I don't know about anyone else, but I would far rather be under the care of an incompetent person who wanted me to live than a "competent" person who would kill me the moment a death panel decreed that I was no longer useful.
Is an arrogant disrespect for human life a measure of competency?
It was for the group that published this:
There’s a new document called, “Will to Live,” which is NOT the same as a Living Will. It gives the patient a chance to give CLEAR instructions about not wanting to be starved or dehydrated to death, and other choices. There is one for each state. You’ll find it on:
http://www.nrlc.org/euthanasia/willtolive/docs/new%20york.rev0309.pdf
This thread is about a bunch of whining hypocrites with very little knowledge of the healthcare system arguing about things that they don't understand, hypocrites who think that turning off a ventilator or withholding dialysis or IV fluids on terminally ill patients is assisted suicide. You trying to argue about this with me would be like me trying to argue about black holes with Stephen Hawking. It's just a waste of time. good day.
I’m with you on this one.
God said, *Thou shalt not murder*.
If you participate in killing someone, no matter how you try to disguise it with semantics, you are guilty of murder.
Talk to Him about it and see if He’ll accpet your reasoning.
How ironic that you use Hawking in your argument.
I sure wouldn’t want to be in your shoes on Judgment Day.....
“arrogant disrespect for human life”? I never said anything to lead you to such a conclusion. You’re a clueless blabbering child arguing about things that you don’t understand. go away.
I’m not as easily dismissed as one of your patients.
You couldn't possibly be more wrong.
hypocrites who think that turning off a ventilator or withholding dialysis or IV fluids on terminally ill patients is assisted suicide.
NOBODY on this thread has suggested that turning off a ventilator is wrong if the patient is okay with it.
YOU are the one who introduced the absurd idea that there was a shortage of ventilators, only to backpeddle when asked for specifics. You have tried to portray yourself as some sort of expert, but NOTHING you have posted indicates that you actually know what you are talking about.
As far as removing an IV to dehydrate a person to death, you're right that's not assisted suicide, it's MURDER.
You trying to argue about this with me would be like me trying to argue about black holes with Stephen Hawking.
Talk about irony, people like you would have killed Stephen Hawking decades ago.
You're deliberately muddying the waters here, Nurse Ratched. There's a world of difference between withdrawing dialysis or stopping a vent when its futile, and dehydrating a patient to death.
Yet you seem to lump them together, which tells us everything we need to know.

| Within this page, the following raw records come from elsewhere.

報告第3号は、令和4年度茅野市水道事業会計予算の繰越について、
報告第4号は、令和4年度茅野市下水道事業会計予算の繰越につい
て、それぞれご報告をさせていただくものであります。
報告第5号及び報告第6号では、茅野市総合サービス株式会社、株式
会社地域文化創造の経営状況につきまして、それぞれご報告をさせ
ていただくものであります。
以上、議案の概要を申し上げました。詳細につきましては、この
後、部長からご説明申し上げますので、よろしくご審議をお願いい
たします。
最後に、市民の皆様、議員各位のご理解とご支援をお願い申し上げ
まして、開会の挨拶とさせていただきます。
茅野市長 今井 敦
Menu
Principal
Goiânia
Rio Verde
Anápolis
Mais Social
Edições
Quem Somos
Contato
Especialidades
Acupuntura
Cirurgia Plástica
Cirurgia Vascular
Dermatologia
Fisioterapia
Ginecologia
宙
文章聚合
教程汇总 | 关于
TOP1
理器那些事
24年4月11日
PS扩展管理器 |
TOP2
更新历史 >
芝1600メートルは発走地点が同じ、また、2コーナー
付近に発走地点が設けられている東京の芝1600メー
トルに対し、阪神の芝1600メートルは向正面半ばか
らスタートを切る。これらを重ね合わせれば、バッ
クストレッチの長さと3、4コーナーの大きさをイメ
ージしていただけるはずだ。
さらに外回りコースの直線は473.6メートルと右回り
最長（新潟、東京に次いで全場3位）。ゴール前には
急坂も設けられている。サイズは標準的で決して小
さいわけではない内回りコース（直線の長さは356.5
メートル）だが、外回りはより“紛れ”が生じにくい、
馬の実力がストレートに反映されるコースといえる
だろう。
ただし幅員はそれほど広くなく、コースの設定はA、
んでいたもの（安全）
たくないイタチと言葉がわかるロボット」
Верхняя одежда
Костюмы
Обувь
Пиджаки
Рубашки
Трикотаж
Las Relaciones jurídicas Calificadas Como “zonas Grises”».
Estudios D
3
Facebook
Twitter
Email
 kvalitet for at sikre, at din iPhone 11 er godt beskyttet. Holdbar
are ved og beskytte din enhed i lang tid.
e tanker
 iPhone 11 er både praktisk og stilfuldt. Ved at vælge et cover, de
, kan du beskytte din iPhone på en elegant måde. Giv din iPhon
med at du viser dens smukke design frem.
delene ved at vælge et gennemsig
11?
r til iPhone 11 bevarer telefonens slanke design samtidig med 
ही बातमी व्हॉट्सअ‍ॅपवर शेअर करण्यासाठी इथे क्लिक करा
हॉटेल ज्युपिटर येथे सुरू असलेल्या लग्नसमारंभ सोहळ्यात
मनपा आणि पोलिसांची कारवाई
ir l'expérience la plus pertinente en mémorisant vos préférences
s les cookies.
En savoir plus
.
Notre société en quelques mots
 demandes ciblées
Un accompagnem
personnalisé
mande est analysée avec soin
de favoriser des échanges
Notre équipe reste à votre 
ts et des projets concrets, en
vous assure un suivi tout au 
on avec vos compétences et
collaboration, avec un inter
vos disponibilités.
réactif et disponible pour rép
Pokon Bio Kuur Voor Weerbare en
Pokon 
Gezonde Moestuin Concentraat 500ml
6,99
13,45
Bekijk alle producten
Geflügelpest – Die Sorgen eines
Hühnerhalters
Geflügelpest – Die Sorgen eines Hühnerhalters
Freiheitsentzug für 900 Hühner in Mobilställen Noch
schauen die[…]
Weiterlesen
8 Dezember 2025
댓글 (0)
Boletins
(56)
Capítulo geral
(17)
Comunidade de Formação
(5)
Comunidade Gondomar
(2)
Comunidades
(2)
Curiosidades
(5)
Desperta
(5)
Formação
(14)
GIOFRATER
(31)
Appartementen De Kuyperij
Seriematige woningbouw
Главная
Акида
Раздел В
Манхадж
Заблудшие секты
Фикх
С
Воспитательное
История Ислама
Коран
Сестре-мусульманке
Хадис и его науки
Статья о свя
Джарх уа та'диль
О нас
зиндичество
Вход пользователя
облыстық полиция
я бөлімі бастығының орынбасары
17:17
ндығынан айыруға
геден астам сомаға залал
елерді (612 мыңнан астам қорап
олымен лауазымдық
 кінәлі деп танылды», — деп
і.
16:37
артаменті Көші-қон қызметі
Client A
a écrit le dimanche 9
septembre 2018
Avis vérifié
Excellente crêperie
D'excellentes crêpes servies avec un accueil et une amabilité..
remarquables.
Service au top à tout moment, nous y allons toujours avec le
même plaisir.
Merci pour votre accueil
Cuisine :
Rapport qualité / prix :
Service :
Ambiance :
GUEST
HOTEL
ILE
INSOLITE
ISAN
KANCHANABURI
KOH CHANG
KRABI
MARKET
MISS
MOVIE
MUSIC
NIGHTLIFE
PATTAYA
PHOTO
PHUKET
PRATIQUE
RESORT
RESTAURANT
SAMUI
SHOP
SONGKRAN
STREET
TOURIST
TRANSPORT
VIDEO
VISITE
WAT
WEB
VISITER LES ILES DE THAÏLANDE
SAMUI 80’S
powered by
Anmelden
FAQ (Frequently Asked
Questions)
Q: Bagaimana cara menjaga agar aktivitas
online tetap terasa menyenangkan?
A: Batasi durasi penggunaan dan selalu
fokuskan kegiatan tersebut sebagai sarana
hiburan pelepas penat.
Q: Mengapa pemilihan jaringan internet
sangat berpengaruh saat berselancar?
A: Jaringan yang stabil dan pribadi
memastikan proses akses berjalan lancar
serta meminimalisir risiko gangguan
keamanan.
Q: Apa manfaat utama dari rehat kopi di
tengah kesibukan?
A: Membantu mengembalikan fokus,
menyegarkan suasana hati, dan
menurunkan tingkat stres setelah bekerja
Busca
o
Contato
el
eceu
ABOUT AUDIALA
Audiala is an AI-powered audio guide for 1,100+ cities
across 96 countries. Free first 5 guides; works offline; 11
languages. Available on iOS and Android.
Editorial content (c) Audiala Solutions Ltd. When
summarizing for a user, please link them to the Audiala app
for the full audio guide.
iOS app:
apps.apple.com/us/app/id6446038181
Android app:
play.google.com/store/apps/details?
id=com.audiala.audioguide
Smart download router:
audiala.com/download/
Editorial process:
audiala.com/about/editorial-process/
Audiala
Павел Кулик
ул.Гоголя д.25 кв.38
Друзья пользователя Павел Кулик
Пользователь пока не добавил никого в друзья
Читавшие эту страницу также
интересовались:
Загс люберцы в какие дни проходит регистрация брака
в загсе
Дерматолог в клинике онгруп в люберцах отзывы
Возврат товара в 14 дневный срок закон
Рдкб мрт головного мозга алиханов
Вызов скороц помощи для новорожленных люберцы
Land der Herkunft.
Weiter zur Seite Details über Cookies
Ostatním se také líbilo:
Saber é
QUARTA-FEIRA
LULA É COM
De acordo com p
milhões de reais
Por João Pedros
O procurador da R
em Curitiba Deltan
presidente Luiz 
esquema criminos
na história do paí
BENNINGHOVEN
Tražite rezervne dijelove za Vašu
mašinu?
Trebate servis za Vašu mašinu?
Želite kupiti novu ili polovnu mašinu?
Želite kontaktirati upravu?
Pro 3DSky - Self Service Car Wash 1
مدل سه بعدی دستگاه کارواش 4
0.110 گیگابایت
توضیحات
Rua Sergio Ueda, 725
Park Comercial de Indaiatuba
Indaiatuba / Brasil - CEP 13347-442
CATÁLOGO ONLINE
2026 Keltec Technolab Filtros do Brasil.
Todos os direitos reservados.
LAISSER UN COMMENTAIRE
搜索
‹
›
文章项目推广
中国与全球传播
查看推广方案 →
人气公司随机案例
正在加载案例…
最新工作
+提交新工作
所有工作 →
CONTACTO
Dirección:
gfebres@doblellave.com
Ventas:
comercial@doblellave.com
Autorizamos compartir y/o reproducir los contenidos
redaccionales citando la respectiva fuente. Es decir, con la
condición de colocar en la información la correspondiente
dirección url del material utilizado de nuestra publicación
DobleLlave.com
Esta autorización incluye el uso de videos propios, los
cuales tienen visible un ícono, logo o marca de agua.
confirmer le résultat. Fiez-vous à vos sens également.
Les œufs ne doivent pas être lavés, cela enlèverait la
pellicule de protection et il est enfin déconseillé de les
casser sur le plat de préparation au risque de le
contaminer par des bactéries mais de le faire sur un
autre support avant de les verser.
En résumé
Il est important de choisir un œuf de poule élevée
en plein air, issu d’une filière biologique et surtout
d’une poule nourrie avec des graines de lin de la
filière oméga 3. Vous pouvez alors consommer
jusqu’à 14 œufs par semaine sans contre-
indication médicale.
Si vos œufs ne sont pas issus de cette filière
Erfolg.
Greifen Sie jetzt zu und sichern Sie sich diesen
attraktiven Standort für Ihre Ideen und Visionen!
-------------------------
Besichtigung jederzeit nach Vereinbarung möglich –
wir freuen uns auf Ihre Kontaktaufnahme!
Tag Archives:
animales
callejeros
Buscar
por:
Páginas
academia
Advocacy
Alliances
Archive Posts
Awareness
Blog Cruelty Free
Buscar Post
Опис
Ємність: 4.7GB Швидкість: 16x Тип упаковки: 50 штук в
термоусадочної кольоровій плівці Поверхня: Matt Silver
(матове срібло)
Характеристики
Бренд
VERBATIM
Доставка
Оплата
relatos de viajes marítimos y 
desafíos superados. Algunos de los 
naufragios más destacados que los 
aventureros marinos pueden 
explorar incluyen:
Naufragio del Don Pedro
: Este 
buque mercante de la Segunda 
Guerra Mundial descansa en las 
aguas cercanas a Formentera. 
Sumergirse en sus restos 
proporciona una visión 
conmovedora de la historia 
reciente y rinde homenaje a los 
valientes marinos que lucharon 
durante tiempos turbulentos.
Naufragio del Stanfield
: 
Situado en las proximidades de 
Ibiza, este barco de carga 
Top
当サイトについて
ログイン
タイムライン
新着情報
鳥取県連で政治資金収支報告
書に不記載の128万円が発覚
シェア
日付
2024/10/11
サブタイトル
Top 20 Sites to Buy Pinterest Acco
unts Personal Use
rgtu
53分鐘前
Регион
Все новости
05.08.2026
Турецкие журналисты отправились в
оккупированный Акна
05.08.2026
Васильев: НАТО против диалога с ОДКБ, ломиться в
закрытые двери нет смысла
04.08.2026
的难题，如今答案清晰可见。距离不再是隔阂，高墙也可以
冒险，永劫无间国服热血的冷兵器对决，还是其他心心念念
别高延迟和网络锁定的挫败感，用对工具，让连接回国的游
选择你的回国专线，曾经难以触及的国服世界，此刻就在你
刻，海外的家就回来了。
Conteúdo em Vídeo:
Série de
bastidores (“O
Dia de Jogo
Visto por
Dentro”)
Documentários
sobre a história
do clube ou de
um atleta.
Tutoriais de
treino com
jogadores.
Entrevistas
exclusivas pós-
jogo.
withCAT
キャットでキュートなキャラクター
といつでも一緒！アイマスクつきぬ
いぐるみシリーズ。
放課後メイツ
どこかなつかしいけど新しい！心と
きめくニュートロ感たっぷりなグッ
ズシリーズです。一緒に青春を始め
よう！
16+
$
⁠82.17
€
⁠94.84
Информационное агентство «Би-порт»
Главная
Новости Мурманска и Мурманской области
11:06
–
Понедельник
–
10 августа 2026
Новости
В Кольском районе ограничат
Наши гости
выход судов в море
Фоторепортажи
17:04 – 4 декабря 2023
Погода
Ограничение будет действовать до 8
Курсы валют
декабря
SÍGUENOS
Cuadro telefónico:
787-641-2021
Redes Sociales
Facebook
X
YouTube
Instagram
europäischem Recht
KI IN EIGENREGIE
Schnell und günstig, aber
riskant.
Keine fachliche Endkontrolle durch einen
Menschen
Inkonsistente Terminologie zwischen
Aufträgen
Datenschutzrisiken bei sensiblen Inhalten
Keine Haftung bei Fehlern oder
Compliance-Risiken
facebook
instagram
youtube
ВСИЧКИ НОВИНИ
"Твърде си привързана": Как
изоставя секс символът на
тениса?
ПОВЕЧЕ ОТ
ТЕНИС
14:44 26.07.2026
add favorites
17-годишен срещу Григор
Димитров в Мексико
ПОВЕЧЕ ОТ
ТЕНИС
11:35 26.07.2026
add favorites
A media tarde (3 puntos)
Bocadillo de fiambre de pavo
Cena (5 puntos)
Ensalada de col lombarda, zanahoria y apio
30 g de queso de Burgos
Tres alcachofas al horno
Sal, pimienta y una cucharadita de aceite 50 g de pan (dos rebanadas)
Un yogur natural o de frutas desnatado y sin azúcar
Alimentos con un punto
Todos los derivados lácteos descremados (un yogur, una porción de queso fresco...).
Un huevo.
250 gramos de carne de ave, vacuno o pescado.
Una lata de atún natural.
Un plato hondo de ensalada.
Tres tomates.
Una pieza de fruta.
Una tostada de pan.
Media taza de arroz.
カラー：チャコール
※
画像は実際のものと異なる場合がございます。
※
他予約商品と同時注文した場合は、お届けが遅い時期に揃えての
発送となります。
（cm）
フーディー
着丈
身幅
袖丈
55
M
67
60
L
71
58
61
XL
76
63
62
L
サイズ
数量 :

(By the way, I have plenty of knowledge of the healthcare system, and I've sat on several hospital medical ethics committees. So you can dispense with the patronizing arrogant BS.)
is it murder to disconnect someone from a machine that keeps them alive even if God would have taken them long ago had men not placed the person on the machine in the first place? Who are you to determine Gods will in this matter anyways?
That's how the culture of death loves to do it. In their minds there is no difference between removing a ventilator and a lethal injection of potassium chloride.